▼

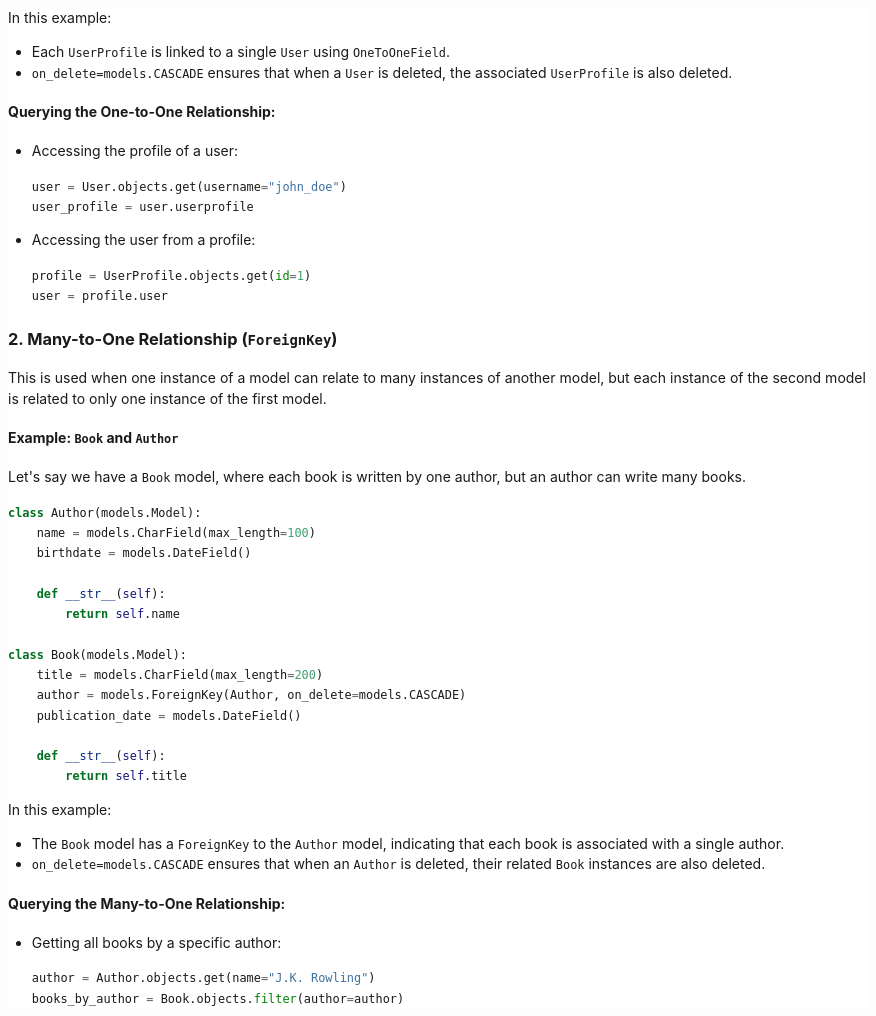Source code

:In this example:
- Each `UserProfile` is linked to a single `User` using `OneToOneField`.
- `on_delete=models.CASCADE` ensures that when a `User` is deleted, the associated `UserProfile` is also deleted.

#### Querying the One-to-One Relationship:
- Accessing the profile of a user:
    ```python
    user = User.objects.get(username="john_doe")
    user_profile = user.userprofile
    ```

- Accessing the user from a profile:
    ```python
    profile = UserProfile.objects.get(id=1)
    user = profile.user
    ```

### 2. Many-to-One Relationship (`ForeignKey`)

This is used when one instance of a model can relate to many instances of another model, but each instance of the second model is related to only one instance of the first model.

#### Example: `Book` and `Author`

Let's say we have a `Book` model, where each book is written by one author, but an author can write many books.

```python
class Author(models.Model):
    name = models.CharField(max_length=100)
    birthdate = models.DateField()

    def __str__(self):
        return self.name

class Book(models.Model):
    title = models.CharField(max_length=200)
    author = models.ForeignKey(Author, on_delete=models.CASCADE)
    publication_date = models.DateField()

    def __str__(self):
        return self.title
```

In this example:
- The `Book` model has a `ForeignKey` to the `Author` model, indicating that each book is associated with a single author.
- `on_delete=models.CASCADE` ensures that when an `Author` is deleted, their related `Book` instances are also deleted.

#### Querying the Many-to-One Relationship:
- Getting all books by a specific author:
    ```python
    author = Author.objects.get(name="J.K. Rowling")
    books_by_author = Book.objects.filter(author=author)
    ```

▲

Task description: Only the number is wanted: how many lines in the data include the string "deleted"?

Answer section: 2